Create a topic in Confluent Cloud and you can push data to the topic in Avro format with the following command:

confluent kafka topic produce $TOPIC --schema ~/Dev/schema.txt \
--schema-registry-endpoint https://psrc-ab123.us-east-2.aws.confluent.cloud \
--schema-registry-api-key $API_KEY \
--schema-registry-api-secret $API_SECRET \
--value-format avro

You can add messages line by line, for example

{"my_field1":1,"my_field2":3.4,"my_field3":"hello","my_field4":1707954127790}

Now let's create an external stream in Proton to read such messages:

CREATE EXTERNAL STREAM avro_stream(
my_field1 int8,
my_field2 float32,
my_field3 string,
my_field4 int64
)
SETTINGS
type = 'kafka',
brokers = 'pkc-ab123.us-east-2.aws.confluent.cloud:9092',
security_protocol='SASL_SSL',
username='$KEY',
password='$SECRET',
topic = '$TOPIC',
data_format = 'Avro',
kafka_schema_registry_url = 'https://psrc-ab123.us-east-2.aws.confluent.cloud',
kafka_schema_registry_credentials = '$API_KEY:$API_SECRET';

After running this SQL successfully, you can fetch existing data via

SELECT * FROM avro_stream WHERE _tp_time>earliest_ts()

Or only fetch the incoming new messages via

SELECT * FROM avro_stream

Example: Read Avro Encoded Data in Confluent Platform

You can follow Confluent Docs to start Confluent Platform with Schema Registry via Docker Compose.

The Avro schema definition:

{
"namespace": "io.confluent.examples.clients.basicavro",
"type": "record",
"name": "Payment",
"fields": [
{"name": "id", "type": "string"},
{"name": "amount", "type": "double"}
]
}

Follow the Schema Registry tutorial to create a new topic transactions. Create a $HOME/.confluent/java.config with content:

bootstrap.servers=localhost:9092
client.dns.lookup=use_all_dns_ips
session.timeout.ms=45000
acks=all
schema.registry.url=http://localhost:8081

Then use Maven to compile the sample code and produce Avro-encoded message to the local Kafka server with schema registry:

mvn clean compile package
mvn exec:java -Dexec.mainClass=io.confluent.examples.clients.basicavro.ProducerExample \
-Dexec.args="$HOME/.confluent/java.config"

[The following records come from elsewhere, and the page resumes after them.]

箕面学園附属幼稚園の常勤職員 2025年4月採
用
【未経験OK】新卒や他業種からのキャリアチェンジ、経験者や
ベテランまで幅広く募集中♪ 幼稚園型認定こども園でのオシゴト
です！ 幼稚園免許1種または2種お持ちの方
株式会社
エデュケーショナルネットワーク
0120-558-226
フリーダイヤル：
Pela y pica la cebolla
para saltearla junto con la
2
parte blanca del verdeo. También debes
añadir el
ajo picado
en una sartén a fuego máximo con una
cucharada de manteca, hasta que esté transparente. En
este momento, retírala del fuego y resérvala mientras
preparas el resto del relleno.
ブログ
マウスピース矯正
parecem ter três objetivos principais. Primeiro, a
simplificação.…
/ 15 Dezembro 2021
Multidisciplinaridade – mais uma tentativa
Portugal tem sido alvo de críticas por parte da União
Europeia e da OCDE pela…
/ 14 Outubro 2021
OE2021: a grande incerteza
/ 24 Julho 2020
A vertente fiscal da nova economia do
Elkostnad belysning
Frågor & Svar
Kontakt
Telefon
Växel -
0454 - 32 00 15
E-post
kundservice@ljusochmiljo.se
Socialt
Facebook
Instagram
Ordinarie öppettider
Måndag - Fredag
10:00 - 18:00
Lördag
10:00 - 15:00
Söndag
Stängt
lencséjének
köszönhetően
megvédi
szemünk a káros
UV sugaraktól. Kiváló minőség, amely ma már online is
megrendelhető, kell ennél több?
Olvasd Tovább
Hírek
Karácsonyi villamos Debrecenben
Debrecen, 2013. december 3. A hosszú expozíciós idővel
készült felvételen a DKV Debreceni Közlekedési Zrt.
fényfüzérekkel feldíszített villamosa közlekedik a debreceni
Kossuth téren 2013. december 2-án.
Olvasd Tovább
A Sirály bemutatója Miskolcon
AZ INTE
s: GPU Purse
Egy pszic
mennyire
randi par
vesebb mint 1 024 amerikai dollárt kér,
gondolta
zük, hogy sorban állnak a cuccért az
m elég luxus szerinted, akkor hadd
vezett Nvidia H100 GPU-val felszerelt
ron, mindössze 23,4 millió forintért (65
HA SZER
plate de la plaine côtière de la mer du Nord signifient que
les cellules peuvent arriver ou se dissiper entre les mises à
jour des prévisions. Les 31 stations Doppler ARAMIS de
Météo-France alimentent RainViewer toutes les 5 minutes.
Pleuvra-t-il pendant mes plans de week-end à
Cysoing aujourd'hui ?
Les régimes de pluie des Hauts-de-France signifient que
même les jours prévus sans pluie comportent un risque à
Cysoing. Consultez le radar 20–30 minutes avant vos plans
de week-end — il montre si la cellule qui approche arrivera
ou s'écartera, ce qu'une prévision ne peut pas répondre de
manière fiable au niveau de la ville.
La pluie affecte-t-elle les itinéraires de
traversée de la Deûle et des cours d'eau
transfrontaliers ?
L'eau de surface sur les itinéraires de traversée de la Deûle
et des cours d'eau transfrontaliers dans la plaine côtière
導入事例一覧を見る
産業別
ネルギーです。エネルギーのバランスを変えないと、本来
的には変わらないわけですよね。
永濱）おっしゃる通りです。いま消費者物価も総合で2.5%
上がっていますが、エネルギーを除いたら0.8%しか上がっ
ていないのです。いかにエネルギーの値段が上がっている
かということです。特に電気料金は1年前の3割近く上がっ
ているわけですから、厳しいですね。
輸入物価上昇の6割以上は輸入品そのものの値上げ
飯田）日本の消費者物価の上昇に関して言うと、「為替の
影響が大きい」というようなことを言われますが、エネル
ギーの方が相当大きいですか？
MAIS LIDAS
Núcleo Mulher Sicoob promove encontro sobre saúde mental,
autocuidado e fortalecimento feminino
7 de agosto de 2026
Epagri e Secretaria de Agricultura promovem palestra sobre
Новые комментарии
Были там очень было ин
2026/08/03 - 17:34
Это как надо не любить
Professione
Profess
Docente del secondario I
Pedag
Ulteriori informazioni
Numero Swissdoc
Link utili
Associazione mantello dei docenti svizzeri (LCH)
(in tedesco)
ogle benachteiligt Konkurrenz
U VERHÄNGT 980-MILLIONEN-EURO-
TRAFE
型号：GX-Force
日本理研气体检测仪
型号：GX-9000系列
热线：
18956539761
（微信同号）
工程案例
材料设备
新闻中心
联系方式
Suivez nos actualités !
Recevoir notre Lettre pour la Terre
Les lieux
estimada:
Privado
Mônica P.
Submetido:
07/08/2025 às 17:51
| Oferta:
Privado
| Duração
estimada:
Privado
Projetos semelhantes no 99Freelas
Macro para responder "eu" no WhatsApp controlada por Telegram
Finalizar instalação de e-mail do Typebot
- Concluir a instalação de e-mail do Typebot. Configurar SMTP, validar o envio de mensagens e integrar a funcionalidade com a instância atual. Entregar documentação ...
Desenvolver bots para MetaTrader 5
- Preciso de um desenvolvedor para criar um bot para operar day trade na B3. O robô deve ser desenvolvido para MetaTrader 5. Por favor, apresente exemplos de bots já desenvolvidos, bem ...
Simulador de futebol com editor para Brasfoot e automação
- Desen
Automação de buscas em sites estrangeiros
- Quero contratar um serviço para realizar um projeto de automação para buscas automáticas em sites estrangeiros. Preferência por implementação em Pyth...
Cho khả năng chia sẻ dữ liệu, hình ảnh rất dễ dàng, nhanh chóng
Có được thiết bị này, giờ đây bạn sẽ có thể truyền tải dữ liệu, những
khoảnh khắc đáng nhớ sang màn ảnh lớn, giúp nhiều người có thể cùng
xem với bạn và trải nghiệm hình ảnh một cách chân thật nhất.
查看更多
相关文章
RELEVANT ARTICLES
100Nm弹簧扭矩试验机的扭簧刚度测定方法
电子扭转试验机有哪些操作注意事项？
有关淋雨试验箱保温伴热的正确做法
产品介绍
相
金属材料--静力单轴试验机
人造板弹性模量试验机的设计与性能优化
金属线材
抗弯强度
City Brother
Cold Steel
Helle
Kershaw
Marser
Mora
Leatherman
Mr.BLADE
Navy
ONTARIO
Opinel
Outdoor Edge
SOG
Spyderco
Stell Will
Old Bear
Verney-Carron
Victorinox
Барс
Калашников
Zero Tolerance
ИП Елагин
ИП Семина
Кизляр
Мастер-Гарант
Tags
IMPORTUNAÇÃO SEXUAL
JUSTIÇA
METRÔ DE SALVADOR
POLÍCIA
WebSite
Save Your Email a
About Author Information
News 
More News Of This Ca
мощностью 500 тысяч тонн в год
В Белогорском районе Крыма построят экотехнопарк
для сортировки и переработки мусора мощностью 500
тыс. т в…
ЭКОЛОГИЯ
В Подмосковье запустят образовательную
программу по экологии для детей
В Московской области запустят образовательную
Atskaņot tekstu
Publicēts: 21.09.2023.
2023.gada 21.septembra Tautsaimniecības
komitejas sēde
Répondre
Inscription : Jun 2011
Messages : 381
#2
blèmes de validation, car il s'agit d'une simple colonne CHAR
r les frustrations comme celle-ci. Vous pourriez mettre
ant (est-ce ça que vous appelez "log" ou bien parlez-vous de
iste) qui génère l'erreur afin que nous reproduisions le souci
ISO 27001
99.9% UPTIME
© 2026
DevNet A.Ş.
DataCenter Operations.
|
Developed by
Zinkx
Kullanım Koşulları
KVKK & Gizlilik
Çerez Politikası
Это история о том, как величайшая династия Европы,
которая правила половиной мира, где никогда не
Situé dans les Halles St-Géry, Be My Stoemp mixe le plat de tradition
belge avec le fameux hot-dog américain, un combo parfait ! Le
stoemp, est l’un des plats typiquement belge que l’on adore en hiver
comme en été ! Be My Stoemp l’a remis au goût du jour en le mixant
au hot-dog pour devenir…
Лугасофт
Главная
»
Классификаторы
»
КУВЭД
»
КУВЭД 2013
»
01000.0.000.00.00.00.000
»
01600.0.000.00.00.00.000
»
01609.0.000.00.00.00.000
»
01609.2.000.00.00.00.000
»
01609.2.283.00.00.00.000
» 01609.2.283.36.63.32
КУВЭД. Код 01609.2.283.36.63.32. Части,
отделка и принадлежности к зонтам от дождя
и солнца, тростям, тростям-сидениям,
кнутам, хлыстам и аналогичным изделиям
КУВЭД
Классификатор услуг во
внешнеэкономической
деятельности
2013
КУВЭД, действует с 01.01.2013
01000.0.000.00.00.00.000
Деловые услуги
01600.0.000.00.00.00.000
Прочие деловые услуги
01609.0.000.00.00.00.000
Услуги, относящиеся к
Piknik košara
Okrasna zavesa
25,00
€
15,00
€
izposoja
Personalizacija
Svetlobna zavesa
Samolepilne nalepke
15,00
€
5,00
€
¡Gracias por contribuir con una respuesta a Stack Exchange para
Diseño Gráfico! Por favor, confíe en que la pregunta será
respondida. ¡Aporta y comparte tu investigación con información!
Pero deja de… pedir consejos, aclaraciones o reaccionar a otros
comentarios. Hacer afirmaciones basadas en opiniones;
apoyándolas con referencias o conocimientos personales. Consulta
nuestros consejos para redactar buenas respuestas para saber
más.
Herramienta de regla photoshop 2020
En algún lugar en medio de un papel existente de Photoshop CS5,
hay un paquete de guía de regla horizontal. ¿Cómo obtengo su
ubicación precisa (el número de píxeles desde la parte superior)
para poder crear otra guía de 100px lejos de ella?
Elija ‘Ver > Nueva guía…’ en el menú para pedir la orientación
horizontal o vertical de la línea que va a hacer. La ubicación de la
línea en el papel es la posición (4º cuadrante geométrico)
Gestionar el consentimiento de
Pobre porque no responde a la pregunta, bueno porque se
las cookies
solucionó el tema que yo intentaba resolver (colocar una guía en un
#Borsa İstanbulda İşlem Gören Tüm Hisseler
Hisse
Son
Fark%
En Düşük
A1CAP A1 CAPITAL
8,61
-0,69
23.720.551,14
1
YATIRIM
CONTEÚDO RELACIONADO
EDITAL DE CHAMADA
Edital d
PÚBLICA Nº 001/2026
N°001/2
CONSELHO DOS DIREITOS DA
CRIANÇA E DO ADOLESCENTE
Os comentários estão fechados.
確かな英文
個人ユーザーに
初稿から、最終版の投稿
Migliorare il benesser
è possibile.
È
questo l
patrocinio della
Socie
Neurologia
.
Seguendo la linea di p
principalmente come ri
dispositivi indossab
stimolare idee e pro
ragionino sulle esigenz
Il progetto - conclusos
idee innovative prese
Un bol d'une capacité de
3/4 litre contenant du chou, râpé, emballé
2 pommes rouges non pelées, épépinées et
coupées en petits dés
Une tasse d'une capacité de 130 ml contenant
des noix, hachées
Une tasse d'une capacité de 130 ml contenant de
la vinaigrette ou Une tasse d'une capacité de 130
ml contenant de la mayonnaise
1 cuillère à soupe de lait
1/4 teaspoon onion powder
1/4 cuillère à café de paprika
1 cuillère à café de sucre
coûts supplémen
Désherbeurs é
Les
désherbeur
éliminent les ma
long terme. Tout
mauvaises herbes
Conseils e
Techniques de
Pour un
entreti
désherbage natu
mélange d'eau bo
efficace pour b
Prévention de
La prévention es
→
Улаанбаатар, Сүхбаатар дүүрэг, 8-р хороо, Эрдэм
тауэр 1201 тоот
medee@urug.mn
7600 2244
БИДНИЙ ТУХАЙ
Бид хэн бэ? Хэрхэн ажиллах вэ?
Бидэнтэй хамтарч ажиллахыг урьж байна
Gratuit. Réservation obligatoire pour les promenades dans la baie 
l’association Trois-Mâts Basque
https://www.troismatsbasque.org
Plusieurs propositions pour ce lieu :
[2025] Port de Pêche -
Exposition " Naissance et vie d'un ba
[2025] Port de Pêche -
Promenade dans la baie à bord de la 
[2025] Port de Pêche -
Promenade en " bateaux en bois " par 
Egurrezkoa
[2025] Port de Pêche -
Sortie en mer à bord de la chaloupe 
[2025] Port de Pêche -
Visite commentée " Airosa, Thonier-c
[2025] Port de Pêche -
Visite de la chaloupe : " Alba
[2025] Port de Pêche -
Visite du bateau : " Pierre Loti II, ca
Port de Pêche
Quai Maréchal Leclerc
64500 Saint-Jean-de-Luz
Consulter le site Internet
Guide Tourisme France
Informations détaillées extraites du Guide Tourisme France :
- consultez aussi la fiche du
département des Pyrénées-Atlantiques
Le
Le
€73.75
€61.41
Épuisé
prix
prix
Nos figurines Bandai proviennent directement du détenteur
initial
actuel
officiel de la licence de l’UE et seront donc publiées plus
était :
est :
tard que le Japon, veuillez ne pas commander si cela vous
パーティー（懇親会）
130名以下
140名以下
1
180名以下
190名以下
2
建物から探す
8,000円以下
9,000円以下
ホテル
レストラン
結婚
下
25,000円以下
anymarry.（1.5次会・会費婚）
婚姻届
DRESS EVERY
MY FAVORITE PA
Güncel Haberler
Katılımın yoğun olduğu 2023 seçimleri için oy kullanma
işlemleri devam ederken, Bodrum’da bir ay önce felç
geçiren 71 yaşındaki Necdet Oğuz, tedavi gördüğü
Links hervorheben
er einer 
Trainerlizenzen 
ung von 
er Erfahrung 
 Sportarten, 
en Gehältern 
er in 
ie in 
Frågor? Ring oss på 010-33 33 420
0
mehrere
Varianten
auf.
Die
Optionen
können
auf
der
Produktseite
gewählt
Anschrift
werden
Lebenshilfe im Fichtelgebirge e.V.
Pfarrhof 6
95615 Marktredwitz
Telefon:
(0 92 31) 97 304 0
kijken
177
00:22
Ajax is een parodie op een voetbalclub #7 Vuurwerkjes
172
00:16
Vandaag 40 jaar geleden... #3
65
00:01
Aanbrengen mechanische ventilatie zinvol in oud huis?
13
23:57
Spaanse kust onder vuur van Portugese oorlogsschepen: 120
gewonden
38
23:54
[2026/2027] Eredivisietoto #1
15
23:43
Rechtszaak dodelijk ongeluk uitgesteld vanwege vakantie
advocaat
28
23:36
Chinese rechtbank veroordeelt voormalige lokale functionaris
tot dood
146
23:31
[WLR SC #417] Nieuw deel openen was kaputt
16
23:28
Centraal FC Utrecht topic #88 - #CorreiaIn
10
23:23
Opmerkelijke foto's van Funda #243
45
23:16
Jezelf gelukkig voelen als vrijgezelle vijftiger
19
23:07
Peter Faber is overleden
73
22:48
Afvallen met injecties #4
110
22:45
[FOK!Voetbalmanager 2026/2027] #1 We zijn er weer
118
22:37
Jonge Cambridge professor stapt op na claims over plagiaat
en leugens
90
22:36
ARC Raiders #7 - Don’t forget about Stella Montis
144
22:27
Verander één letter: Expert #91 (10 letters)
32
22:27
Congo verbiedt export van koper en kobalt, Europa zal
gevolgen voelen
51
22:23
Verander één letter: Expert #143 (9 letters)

Then create an external steam in Proton:

CREATE EXTERNAL STREAM transactions(
id string,
amount double
)
SETTINGS
type = 'kafka',
brokers = 'localhost:9092',
topic = 'transactions',
data_format = 'Avro',
kafka_schema_registry_url = 'http://localhost:8081';

After running this SQL successfully, you can fetch existing data via

SELECT * FROM transactions WHERE _tp_time>earliest_ts()

Or only fetch the incoming new messages via

SELECT * FROM transactions

Example: Read Avro Encoded Data in Kafka service on Aiven

The schema registry endpoint on Aiven is signed with CA, but you need to provide ssl_ca_cert_file for the broker.

CREATE EXTERNAL STREAM transactions(
id string,
amount double
)
SETTINGS type='kafka',
brokers='name.a.aivencloud.com:28864',
topic='transactions',
security_protocol='SASL_SSL',
sasl_mechanism='SCRAM-SHA-256',
username='avnadmin',
password='PASSWORD',
ssl_ca_cert_file='/kafka.cert',
data_format = 'Avro',
kafka_schema_registry_url = 'https://name.a.aivencloud.com:28856',
kafka_schema_registry_credentials = 'avnadmin:PASSWORD'

Example: Read Avro Encoded Data in Upstash Kafka

Starting from Proton 1.5.3, schema registry with path is supported. This enables Proton users to load data from Upstash Serverless Kafka when schema registry is enabled.

CREATE EXTERNAL STREAM transactions(
id string,
amount double
)
SETTINGS type='kafka',
brokers='abc-us1-kafka.upstash.io:9092',
topic='transactions',
security_protocol='SASL_SSL',
sasl_mechanism='SCRAM-SHA-256',
username='USER',
password='PWD',
data_format = 'Avro',
kafka_schema_registry_url = 'https://abc-us1-rest-kafka.upstash.io/schema-registry',
kafka_schema_registry_credentials = 'USER:PWD'

Write Messages

Writing Avro/Protobuf data with schema registry is not supported yet (coming soon).